* _Extract provided_:
-------
HWT: So why have you decided to spend your career at the NIH?
DS: Besides the fact that NCI has treated me extremely well over many years, which I actually should mention. I’ll get to that in a minute. NCI is a world-class operation. In terms of the epidemiology of cancer, in my mind, there’s no better place to do it. With the best resources. And terrific scientists. There was never any desire to leave because there was never a better place to be. So I stayed. And they wanted me there. So, they wanted me, and I wanted them, and it was a win/win. I’ve never really thought of leaving—I’ve had offers to go, oftentimes to university positions. I never seriously entertained them. I’ve always been happy at NCI.
And there is this other piece that I haven’t mentioned. When I began in the 1970s and in the 1980s, we had no telework. We had no flexi-place. There were no programs in place. I was young starting out and I wanted to raise a family. And I actually, although I’ve been at NCI for nearly 50 years, believe it or not, for about 16 years I worked part-time because there was no option to work at home part of the time. If you weren’t in the office, then you weren’t working. And although I had to work extra hours to keep up, because science is a rapidly changing area, they did allow me to do it. It wasn’t easy. But Joe Fraumeni was a pioneer in allowing me, Sheila Zahm, and Tricia Hartge—the three of us worked part time to raise our children. And then I went back to full-time. Today, fortunately, women don’t have to make that choice. So that was a profound difference between then and now. In other parts of NIH, I don’t think it was that simple for an intramural scientist to work part-time. And I was able to raise my two daughters that way. And then I went back full-time. The fact that they allowed it was actually groundbreaking.
HWT: Talk about the process of that a little bit, in terms of gaining permission and asking. How did you go about that?
DS: The process was simple. You request that you want to change in your tour—it’s the government, so there are forms and whatever. Your supervisor, in this case, because it was so unusual, it was the division director who decided, Joe Fraumeni, that he would permit it. But it was almost unheard of at that time. It would be hard to believe now that that was unheard of. And as I say, it makes me feel really good to know that women today are not forced to go part-time to raise their families, that they can telework, they can do other things and make it a lot easier.
HWT: Are you talking about the 1970s? Is that right?
DS: It’s actually the ‘80s. My children, my first daughter was born in 1986. So I’m talking about the second half of the ‘80s into the early ‘90s.
HWT: Which is, you know, kind of surprising, in a way. I assumed it was the ‘70s because it’s a while ago. So, there has been a shift. Although things are far from perfect. But there’s a real shift.
DS: Yes. Well, the introduction of what they call flexi-place, which I guess was the forerunner of teleworking, that made a difference. And I’m not sure exactly when that happened. I guess it happened sometime in the ‘90s, I’m not sure. But certainly in the ‘80s, there was nothing like that.
HWT: And the number of women working at the agency, that’s changed over time. And the number of women you mentioned in leadership roles.
DS: Leadership roles. And the number of professionals. The number of women epidemiologists in our division, it’s dramatically shifted. But [the lack] of women in leadership roles was particularly conspicuous, because there were no women in leadership roles in 1972. And I remember that. I remember because I was in the section called, as I mentioned, the End Results Section, doing the survival work. And the assistant section head was a woman. But she was an assistant. And she wouldn’t be permitted to go on work trips because her husband wouldn’t allow it. It was such a different world. You can’t even imagine.
-------
* _Material shown_:

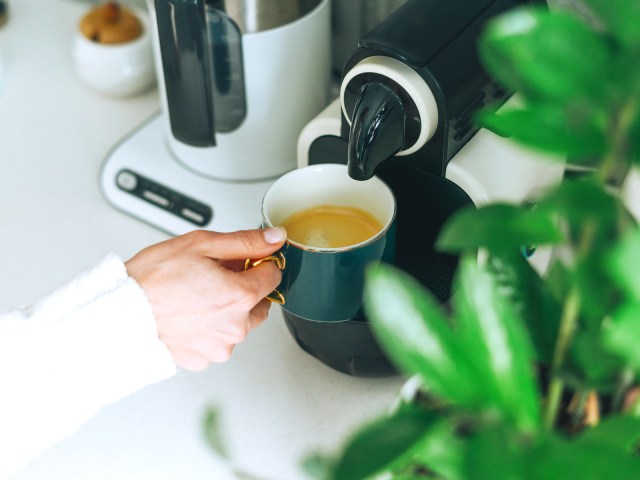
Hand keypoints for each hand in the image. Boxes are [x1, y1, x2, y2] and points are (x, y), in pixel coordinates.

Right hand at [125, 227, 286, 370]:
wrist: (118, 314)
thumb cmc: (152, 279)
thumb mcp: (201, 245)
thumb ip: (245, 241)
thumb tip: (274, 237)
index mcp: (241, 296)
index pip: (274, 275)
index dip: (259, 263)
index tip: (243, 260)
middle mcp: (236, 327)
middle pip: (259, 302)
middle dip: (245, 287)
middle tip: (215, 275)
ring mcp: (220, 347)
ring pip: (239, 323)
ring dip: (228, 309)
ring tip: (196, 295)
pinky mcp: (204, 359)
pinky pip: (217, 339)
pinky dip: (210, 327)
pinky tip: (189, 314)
-------
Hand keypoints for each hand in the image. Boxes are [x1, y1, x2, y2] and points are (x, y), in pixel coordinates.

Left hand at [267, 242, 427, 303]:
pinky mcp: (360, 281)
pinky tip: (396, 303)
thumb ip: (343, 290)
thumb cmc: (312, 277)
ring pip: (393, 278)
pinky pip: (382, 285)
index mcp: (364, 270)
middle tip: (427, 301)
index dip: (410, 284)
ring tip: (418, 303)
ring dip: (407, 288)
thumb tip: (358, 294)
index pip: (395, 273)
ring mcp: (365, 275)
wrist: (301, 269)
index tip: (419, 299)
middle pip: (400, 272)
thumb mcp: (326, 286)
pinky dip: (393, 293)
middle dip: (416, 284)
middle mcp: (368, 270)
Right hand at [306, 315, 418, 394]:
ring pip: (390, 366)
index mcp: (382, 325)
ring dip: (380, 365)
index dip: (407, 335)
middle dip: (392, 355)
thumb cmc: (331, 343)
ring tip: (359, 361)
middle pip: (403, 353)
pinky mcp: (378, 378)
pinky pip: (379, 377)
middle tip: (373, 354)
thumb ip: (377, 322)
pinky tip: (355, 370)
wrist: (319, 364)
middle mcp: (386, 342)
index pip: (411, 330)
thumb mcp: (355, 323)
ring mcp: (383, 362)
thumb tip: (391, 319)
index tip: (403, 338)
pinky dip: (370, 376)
-------
* _What this task involves_: Carry on the interview about a career at NCI, starting after its last sentence. The records have no connection to the interview.

* _Answer for this exercise_:
HWT: That does sound a little dated, I have to say. (laughs) Goodness.
DS: She was older, and she came from a different era. But that was the era when I started working. That was the environment.
HWT: How did that make you feel about your own potential for leadership and growth?
DS: Well, for my potential. Now I’m kind of near the end of my career. (laughs)
HWT: No, but when you first started and there were no women leaders.
DS: I wondered about it. I wondered about the male dominance in the leadership. You know, I was young just starting out. I had my mind set on becoming an epidemiologist. I wasn’t really obsessed about it. But it was noteworthy. It wasn’t inspirational, to tell you the truth. And it wasn’t clear that it was going to change. It did change over time—but it took a long time to change.
HWT: So you’ve been in your current role you said 14 years.
DS: Mm hmm.
HWT: So, can we talk about that, as well? If there’s anything you want to add, I mean, it’s a long stretch, but we’ve talked about your work in different ways over time. But between the 1980s, 1983 and then the 1990s, up until the early 2000s, when you became the leader. So, anything else that you want to add? And then we can talk about that specific role.
DS: Well, as branch chief, I consider it one of my primary responsibilities to guide the branch’s research portfolio. What studies we should be doing that we’re not doing, what areas need to be researched. I believe it’s really key to what I do. I spend most of my time on guiding the branch rather than on my own personal research, because my branch is fairly large, about 35 people, with 12 principal investigators. And it’s a very broad research portfolio covering both occupational and environmental exposures. So, I also think it’s critical that our research is timely, that we can do cutting edge work. And I consider the most important things I do, actually, are guiding the branch and mentoring. And I mentor junior scientists and I mentor senior scientists. Because everybody needs mentoring. It’s not just the junior people. So those two areas are what I spend most of my time doing.
HWT: Can you talk about your—so you’ve given me the overview—but a sort of a specific story over the last fourteen years, in terms of guidance, for example. We’ll talk about mentoring a little later. But in terms of guidance.
DS: Yes, I can give you an example. So, I don’t know if you know what PFAS (Perfluoroalkyl and Polyfluoroalkyl Substances) is. It’s a class of chemicals. PFOA [Perfluorooctanoic Acid] is one member of that class. It’s used in many things from the Teflon pots from a long time ago to the nonstick pots that were prevalent, well, they’re still prevalent today, but they’re not made with PFOA anymore. And it’s used in even things including fast food packaging, such as microwavable pizzas. It’s really everywhere. And the prevalence in the U.S. population of elevated PFOA, detectable PFOA levels in the blood, is extremely high. So, this is a widespread exposure. PFOA in particular has been linked to a number of adverse health outcomes, including cancer. And this is a really important area because the exposure is so widespread in this country. And in other countries. It’s not just the United States.
So, a number of years ago, perhaps around 2017-ish, we realized that this was a really important area because it’s a widespread exposure and because it may be linked to cancer. And so, we started to launch studies of PFOA and cancer. Right now, we have about a dozen studies ongoing. I was the motivating force to ensure that we could address the cancer issue. There were other health outcomes being addressed in a variety of places. But it’s become one of the top priorities of federal agencies to evaluate PFAS and adverse health outcomes.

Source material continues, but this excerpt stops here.